===== Dataset entries
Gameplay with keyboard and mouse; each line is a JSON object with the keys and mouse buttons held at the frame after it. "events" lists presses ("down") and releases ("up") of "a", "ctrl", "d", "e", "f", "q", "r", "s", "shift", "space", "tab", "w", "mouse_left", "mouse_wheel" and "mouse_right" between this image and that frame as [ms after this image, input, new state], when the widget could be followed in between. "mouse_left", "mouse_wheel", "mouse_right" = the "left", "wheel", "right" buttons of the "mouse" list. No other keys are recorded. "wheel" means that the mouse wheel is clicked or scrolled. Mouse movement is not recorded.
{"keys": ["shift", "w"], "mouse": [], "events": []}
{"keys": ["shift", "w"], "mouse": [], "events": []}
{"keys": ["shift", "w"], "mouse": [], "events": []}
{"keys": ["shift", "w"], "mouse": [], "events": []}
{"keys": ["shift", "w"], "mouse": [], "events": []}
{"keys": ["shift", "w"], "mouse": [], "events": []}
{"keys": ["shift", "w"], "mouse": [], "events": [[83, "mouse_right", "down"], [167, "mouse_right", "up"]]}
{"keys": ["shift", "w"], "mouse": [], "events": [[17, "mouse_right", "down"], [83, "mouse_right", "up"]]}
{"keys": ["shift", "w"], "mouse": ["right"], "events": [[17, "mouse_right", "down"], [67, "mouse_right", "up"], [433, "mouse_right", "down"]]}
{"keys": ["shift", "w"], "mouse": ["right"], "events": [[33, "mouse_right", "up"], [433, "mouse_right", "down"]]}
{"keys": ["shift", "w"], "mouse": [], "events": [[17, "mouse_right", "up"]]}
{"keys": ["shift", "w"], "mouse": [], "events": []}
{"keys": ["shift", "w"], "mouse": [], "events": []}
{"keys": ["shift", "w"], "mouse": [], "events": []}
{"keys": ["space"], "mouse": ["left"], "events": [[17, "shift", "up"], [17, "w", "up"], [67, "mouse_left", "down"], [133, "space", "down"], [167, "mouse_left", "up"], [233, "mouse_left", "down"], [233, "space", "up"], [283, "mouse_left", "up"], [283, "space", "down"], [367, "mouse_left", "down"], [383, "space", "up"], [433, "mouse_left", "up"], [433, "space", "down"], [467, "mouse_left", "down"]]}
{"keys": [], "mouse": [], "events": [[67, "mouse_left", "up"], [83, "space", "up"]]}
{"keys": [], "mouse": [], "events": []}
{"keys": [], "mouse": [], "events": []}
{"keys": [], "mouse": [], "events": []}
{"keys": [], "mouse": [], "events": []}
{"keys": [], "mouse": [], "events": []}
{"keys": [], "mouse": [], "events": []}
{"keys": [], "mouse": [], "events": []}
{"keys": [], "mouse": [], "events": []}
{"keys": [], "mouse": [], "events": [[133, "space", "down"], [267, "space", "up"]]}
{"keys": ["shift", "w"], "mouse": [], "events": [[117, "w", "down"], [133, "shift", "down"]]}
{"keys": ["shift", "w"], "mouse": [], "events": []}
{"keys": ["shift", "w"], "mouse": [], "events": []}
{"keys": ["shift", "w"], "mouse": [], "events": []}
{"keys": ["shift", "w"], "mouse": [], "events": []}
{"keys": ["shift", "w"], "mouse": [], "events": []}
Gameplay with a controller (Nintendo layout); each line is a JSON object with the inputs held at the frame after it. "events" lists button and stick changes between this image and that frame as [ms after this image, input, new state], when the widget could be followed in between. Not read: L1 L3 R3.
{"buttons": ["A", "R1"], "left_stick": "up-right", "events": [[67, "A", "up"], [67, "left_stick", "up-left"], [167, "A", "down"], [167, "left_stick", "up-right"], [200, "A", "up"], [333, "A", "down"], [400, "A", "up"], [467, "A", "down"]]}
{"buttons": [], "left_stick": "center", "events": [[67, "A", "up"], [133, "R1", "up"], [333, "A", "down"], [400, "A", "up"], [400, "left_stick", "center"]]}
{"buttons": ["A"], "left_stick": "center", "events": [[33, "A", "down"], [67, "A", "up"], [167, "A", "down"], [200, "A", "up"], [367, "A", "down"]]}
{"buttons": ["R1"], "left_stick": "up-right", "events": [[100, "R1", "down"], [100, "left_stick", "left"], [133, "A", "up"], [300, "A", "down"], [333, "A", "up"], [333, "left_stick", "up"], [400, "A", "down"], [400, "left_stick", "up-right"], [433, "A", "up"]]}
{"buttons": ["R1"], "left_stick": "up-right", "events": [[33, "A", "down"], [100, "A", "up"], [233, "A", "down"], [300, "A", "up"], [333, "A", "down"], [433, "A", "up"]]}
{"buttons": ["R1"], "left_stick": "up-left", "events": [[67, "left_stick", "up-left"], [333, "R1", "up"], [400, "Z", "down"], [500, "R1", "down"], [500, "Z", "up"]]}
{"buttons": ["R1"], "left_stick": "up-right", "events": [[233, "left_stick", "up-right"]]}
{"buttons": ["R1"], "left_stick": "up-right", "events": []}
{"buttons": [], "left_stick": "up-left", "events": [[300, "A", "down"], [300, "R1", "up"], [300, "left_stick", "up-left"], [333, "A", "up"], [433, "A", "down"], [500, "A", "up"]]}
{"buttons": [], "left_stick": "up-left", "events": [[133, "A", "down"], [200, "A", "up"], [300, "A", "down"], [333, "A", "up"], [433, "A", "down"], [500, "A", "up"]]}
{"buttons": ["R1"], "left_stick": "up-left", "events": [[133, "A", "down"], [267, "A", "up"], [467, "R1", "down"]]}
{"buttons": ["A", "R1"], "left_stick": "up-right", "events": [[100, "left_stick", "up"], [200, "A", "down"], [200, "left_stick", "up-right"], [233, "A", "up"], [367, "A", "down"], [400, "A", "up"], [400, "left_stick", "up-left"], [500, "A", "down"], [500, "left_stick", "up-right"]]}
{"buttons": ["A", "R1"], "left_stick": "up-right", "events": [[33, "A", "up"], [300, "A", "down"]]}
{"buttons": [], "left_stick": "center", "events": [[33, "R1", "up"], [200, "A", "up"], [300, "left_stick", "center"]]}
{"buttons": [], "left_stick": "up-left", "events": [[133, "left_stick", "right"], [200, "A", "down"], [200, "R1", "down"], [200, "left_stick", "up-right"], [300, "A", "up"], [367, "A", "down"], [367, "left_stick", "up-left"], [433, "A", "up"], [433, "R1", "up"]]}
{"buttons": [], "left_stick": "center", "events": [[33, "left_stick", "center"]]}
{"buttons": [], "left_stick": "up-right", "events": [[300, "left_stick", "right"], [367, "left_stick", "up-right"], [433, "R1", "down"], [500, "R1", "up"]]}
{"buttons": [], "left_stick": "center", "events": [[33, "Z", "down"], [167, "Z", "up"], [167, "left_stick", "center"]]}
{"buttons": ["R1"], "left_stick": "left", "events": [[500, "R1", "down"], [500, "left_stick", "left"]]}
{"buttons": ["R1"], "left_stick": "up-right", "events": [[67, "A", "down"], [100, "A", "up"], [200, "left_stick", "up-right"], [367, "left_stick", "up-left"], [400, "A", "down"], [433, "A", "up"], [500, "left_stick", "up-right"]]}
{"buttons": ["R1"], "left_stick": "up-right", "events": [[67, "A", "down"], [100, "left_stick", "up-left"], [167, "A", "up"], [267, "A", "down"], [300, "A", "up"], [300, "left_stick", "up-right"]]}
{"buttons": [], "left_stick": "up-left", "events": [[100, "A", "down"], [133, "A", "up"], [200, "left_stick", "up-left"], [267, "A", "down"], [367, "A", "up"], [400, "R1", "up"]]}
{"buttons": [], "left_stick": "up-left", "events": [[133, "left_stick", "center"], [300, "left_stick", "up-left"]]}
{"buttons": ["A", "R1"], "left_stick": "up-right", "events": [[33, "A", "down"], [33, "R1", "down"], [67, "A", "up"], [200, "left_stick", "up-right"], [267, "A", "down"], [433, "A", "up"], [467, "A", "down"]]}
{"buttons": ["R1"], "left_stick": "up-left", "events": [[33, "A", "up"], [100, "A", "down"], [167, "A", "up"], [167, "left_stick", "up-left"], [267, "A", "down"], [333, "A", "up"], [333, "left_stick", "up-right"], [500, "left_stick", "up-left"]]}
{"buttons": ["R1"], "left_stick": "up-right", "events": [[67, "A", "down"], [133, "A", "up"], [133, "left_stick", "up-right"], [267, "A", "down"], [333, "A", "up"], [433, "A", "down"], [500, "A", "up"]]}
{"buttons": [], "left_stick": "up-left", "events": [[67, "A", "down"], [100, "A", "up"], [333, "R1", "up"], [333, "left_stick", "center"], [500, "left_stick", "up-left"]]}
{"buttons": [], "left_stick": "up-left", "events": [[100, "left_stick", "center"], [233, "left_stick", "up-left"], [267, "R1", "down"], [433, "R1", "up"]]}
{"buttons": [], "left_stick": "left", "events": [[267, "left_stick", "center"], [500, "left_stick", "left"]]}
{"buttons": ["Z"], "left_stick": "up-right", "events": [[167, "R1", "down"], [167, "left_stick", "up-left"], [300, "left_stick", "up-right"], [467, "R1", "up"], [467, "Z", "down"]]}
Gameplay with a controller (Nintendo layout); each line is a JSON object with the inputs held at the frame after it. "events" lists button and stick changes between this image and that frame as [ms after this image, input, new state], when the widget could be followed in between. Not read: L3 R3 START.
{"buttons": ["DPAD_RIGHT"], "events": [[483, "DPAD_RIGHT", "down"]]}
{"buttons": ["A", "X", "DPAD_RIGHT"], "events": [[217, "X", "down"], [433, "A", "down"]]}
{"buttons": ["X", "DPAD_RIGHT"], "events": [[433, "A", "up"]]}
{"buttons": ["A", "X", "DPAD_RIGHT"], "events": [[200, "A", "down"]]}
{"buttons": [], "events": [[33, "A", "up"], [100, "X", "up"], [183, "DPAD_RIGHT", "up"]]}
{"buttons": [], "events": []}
==========
» **Problem description**: Please filter the entries for the word "between" and copy the lines that have it.

» **Exercise answer**:
Gameplay with keyboard and mouse; each line is a JSON object with the keys and mouse buttons held at the frame after it. "events" lists presses ("down") and releases ("up") of "a", "ctrl", "d", "e", "f", "q", "r", "s", "shift", "space", "tab", "w", "mouse_left", "mouse_wheel" and "mouse_right" between this image and that frame as [ms after this image, input, new state], when the widget could be followed in between. "mouse_left", "mouse_wheel", "mouse_right" = the "left", "wheel", "right" buttons of the "mouse" list. No other keys are recorded. "wheel" means that the mouse wheel is clicked or scrolled. Mouse movement is not recorded.
Gameplay with a controller (Nintendo layout); each line is a JSON object with the inputs held at the frame after it. "events" lists button and stick changes between this image and that frame as [ms after this image, input, new state], when the widget could be followed in between. Not read: L1 L3 R3.
Gameplay with a controller (Nintendo layout); each line is a JSON object with the inputs held at the frame after it. "events" lists button and stick changes between this image and that frame as [ms after this image, input, new state], when the widget could be followed in between. Not read: L3 R3 START.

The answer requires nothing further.